Source material:
· · ·
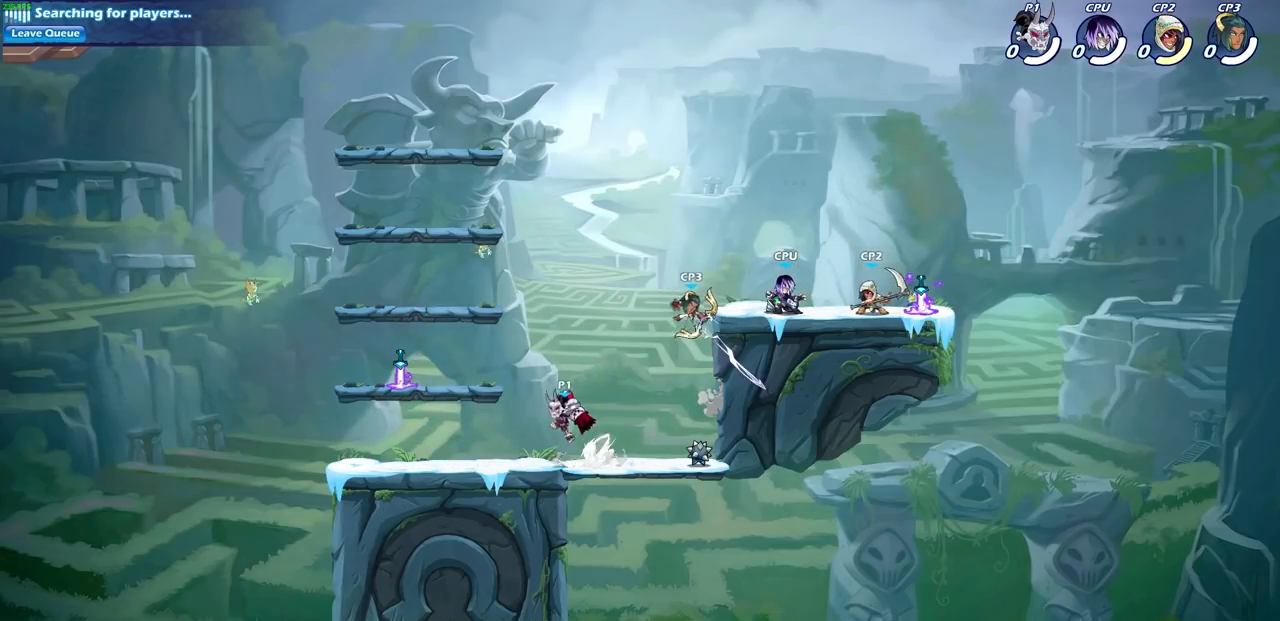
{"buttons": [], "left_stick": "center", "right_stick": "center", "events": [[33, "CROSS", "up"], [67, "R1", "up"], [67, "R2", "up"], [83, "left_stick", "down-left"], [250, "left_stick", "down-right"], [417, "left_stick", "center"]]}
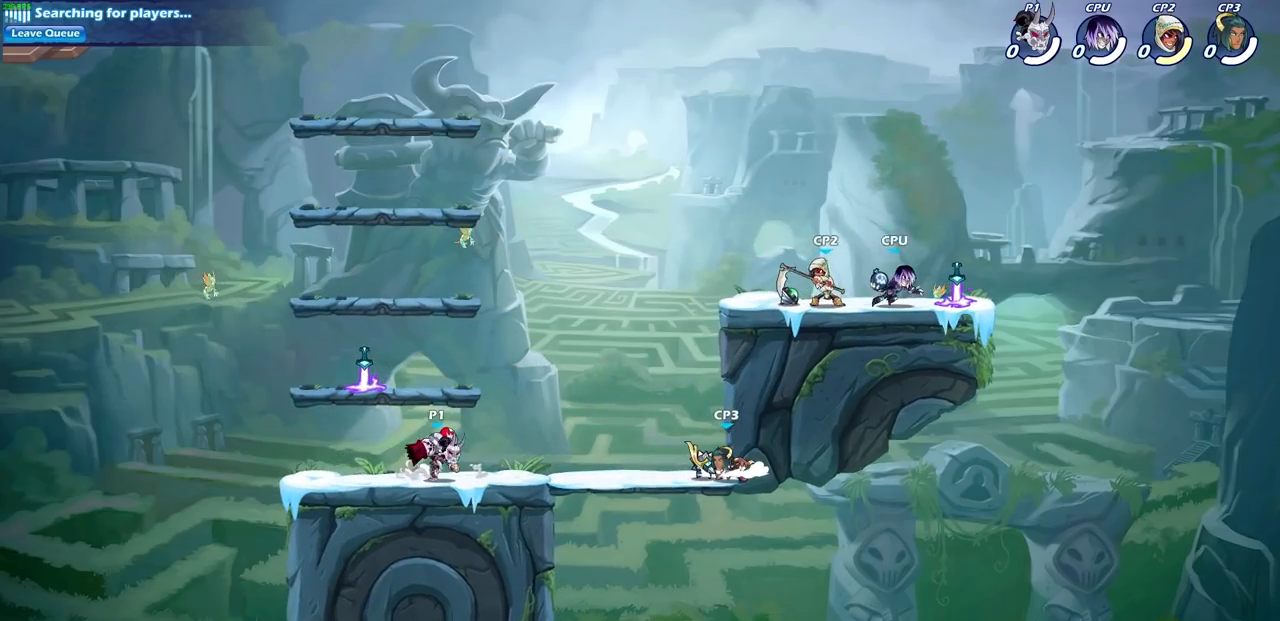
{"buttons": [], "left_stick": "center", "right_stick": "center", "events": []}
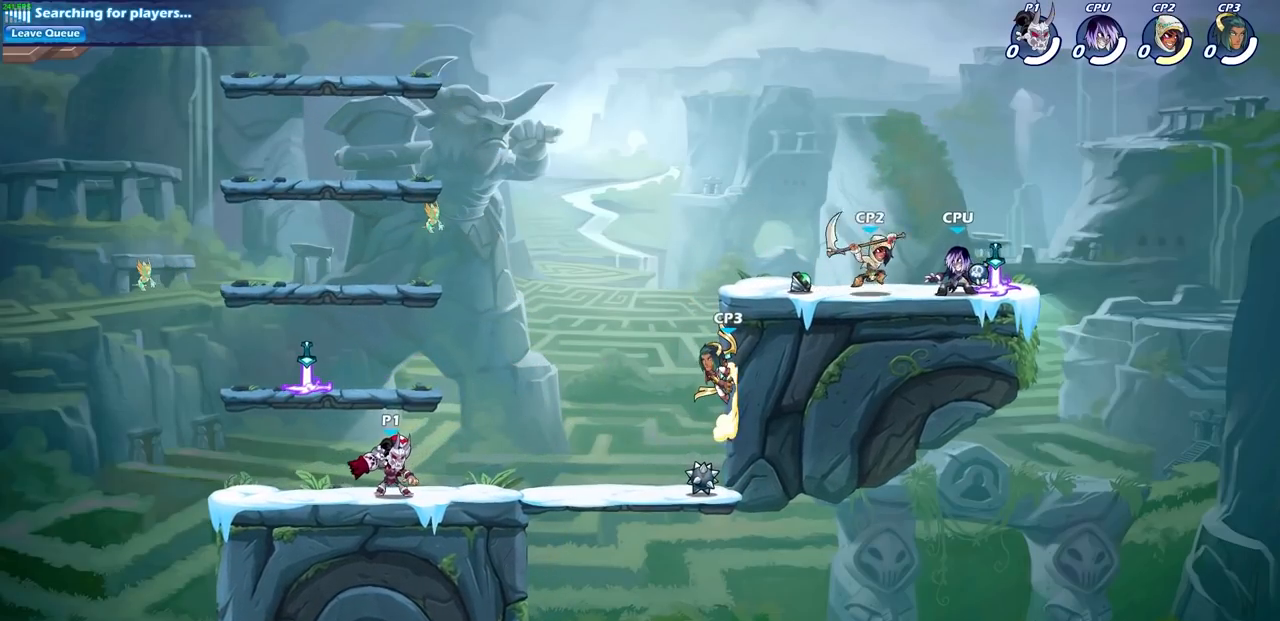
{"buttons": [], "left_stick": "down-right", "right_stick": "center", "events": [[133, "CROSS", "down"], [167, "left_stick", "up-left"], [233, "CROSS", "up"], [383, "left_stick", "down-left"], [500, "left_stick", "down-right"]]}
· · ·
Exercise goal: Every line above that holds the string "CROSS" should be returned.

The completed task:
{"buttons": [], "left_stick": "center", "right_stick": "center", "events": [[33, "CROSS", "up"], [67, "R1", "up"], [67, "R2", "up"], [83, "left_stick", "down-left"], [250, "left_stick", "down-right"], [417, "left_stick", "center"]]}
{"buttons": [], "left_stick": "down-right", "right_stick": "center", "events": [[133, "CROSS", "down"], [167, "left_stick", "up-left"], [233, "CROSS", "up"], [383, "left_stick", "down-left"], [500, "left_stick", "down-right"]]}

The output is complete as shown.